***** Given information *****
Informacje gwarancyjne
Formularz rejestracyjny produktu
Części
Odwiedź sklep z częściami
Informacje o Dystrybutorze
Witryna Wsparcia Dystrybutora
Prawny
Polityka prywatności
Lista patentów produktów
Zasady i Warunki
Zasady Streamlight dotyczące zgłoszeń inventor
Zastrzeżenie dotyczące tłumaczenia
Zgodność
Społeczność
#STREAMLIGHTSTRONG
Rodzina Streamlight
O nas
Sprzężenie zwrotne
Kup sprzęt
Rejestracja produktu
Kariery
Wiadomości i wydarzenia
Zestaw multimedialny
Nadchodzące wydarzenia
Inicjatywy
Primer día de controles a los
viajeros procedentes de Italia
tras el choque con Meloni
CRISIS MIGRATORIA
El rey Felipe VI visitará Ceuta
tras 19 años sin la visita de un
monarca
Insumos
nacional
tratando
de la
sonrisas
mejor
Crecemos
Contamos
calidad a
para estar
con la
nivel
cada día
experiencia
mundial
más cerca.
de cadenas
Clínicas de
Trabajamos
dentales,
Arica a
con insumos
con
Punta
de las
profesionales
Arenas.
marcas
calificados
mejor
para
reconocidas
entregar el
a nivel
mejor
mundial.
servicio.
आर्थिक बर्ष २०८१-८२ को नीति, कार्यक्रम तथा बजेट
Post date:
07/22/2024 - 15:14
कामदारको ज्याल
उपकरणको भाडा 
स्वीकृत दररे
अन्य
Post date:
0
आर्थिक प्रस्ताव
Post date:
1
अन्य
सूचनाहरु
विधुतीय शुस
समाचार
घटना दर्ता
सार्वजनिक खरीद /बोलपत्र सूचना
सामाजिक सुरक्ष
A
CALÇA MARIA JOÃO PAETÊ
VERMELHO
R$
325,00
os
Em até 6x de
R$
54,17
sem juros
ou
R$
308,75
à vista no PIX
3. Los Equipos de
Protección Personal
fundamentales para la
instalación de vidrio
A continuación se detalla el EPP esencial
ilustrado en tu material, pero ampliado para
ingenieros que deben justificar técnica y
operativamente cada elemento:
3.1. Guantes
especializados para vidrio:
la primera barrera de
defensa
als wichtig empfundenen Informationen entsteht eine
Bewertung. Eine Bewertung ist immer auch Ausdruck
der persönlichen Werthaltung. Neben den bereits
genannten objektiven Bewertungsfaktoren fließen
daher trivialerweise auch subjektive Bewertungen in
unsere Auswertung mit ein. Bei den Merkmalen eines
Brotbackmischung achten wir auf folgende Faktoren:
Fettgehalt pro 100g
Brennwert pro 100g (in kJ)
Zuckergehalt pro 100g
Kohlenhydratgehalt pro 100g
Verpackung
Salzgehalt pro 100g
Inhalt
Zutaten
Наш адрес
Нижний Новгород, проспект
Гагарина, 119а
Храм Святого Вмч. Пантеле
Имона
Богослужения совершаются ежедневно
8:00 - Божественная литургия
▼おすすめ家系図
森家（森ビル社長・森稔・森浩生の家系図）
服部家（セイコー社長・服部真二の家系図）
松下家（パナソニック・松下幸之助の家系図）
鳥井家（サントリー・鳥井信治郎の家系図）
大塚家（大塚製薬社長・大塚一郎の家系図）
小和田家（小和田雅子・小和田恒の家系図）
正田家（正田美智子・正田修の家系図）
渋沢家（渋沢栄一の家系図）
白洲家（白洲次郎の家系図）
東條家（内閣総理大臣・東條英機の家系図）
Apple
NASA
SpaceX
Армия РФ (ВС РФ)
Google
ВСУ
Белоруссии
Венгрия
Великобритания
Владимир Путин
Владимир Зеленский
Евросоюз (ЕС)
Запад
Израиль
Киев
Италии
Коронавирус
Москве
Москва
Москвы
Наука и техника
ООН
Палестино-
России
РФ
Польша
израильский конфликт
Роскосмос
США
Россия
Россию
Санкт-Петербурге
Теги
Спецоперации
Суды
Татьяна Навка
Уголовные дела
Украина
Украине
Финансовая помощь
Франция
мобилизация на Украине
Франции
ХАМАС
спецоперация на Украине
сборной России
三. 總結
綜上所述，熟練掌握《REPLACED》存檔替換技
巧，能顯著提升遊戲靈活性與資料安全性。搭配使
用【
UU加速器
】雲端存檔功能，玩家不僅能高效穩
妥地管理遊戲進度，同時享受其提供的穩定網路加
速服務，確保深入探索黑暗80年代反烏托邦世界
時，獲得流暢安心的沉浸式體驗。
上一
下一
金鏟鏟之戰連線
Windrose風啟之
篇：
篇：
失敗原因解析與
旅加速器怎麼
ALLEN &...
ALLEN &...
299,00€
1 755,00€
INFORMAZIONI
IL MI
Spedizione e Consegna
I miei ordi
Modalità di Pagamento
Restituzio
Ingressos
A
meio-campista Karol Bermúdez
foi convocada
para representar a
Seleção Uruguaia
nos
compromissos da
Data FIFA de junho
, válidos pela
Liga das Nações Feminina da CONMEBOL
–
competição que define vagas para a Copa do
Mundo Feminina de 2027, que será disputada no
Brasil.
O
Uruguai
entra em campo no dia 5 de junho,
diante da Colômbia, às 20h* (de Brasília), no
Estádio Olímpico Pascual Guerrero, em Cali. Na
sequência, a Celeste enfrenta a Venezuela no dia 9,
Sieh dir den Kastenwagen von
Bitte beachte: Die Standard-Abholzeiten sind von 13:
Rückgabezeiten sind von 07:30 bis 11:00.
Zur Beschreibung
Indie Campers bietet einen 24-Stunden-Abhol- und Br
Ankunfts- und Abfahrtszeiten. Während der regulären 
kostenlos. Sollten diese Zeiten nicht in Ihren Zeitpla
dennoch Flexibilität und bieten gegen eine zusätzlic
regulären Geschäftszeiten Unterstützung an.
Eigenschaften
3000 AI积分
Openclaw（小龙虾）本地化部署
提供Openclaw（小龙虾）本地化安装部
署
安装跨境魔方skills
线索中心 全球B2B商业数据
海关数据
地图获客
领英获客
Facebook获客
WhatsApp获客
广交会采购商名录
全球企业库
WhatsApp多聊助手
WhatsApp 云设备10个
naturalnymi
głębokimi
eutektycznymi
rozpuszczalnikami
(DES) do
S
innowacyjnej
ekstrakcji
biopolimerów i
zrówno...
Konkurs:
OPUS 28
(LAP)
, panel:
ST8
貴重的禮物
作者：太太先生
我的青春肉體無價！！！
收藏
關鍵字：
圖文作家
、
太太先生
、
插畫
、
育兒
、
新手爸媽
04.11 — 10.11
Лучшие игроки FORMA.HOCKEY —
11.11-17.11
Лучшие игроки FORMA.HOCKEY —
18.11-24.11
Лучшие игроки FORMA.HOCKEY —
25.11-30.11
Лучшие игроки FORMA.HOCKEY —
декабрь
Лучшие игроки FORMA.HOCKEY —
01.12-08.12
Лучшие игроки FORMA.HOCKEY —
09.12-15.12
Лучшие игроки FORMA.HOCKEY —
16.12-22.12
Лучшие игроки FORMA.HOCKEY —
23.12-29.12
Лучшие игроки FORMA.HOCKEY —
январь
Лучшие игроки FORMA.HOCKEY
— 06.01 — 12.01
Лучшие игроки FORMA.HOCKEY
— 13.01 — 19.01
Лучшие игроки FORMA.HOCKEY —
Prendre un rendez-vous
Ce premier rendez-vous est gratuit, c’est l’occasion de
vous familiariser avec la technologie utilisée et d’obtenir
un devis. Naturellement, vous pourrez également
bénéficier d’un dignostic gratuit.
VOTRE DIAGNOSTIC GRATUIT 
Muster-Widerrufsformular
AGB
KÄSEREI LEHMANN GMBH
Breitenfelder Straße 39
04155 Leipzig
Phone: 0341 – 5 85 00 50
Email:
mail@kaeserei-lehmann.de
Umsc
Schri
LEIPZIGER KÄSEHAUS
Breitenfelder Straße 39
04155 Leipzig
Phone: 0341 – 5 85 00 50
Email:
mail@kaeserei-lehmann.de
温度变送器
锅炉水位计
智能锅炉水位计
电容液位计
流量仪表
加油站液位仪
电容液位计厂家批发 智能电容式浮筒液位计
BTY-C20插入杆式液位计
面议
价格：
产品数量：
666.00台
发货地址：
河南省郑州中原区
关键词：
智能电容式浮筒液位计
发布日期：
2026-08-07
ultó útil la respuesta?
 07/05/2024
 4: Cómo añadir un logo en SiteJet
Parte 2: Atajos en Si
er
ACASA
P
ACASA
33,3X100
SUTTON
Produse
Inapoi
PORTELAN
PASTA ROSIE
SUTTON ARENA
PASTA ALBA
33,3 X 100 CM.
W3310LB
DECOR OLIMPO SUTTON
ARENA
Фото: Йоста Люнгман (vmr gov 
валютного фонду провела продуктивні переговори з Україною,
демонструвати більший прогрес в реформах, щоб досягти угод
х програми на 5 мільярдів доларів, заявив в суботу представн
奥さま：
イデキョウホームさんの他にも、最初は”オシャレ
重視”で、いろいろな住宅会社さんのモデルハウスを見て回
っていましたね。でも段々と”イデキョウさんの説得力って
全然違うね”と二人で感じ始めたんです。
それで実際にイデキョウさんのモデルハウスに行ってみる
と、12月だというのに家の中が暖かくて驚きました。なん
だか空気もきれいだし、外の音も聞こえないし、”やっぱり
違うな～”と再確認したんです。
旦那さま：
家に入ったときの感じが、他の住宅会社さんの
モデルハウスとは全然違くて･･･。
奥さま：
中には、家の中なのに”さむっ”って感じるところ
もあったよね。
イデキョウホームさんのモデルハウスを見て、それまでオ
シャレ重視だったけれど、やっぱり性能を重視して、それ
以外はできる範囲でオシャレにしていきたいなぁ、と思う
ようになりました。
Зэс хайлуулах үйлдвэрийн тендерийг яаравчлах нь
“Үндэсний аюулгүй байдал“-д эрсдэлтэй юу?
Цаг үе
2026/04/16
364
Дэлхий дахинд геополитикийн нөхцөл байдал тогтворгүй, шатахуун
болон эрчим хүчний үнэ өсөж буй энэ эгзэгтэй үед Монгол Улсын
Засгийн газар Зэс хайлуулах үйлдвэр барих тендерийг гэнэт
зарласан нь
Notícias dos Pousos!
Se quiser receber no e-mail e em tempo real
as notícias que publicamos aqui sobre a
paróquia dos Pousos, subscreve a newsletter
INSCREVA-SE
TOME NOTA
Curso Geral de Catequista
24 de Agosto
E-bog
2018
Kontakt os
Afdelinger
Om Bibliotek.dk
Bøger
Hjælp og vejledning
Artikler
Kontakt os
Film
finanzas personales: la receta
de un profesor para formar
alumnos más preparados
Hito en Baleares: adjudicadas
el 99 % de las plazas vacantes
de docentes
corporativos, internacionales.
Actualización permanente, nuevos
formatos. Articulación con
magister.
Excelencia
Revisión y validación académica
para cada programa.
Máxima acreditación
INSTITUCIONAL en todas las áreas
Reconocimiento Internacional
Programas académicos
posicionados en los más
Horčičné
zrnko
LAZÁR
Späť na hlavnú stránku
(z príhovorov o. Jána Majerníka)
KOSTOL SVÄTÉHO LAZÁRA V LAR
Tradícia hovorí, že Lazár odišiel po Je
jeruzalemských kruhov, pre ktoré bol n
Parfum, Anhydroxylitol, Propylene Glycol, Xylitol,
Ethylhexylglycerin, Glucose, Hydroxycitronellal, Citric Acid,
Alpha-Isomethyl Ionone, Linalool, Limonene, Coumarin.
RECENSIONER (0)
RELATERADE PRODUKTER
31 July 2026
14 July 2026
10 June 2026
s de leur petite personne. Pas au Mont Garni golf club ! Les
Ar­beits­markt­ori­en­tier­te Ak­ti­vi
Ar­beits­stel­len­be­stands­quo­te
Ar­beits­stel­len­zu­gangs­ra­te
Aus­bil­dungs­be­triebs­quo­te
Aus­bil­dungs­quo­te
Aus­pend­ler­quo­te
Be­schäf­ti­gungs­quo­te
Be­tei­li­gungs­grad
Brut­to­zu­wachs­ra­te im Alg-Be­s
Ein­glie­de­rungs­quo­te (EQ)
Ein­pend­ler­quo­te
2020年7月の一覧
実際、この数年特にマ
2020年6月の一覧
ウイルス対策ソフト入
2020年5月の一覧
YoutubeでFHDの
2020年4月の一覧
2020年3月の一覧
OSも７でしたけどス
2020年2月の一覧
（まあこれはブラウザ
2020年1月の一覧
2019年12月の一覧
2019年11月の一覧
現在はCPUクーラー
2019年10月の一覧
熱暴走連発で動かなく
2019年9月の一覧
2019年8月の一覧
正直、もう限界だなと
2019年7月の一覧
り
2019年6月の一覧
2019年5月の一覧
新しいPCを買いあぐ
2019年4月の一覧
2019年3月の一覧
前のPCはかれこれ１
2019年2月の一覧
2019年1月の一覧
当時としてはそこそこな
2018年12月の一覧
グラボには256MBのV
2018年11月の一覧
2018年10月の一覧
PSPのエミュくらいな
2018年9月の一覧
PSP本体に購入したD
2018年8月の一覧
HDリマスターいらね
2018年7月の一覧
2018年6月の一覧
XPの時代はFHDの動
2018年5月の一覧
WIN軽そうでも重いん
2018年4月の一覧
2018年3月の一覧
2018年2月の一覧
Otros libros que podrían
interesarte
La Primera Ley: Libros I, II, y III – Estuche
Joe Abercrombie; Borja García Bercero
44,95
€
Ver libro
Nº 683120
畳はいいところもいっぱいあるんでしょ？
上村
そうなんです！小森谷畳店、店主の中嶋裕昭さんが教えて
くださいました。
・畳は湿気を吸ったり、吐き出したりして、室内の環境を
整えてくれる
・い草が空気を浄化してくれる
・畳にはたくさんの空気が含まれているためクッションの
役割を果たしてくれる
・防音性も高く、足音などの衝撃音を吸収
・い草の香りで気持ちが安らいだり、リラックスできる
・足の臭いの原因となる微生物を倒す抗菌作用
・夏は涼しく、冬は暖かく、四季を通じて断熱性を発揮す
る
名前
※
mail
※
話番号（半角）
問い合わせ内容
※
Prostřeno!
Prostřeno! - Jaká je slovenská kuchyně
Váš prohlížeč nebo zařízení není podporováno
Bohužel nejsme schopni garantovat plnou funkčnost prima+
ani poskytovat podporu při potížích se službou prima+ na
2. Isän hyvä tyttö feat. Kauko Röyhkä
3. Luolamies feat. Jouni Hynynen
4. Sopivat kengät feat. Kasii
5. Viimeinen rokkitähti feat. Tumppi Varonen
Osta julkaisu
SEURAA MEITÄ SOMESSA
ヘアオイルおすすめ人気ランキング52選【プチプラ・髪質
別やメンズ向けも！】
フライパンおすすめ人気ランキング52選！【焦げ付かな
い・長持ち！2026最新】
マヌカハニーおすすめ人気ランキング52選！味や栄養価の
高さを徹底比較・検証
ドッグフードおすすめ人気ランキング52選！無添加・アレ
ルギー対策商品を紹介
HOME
*****
◆ Problem details
When you reach the line holding "Salzgehalt pro 100g" in the records above, begin reproducing exactly, stop after the line holding "小和田家（小和田雅子・小和田恒の家系図）", and output nothing else.

◆ Answer box
Salzgehalt pro 100g
Inhalt
Zutaten
Наш адрес
Нижний Новгород, проспект
Гагарина, 119а
Храм Святого Вмч. Пантеле
Имона
Богослужения совершаются ежедневно
8:00 - Божественная литургия
▼おすすめ家系図
森家（森ビル社長・森稔・森浩生の家系図）
服部家（セイコー社長・服部真二の家系図）
松下家（パナソニック・松下幸之助の家系図）
鳥井家（サントリー・鳥井信治郎の家系図）
大塚家（大塚製薬社長・大塚一郎の家系図）
小和田家（小和田雅子・小和田恒の家系図）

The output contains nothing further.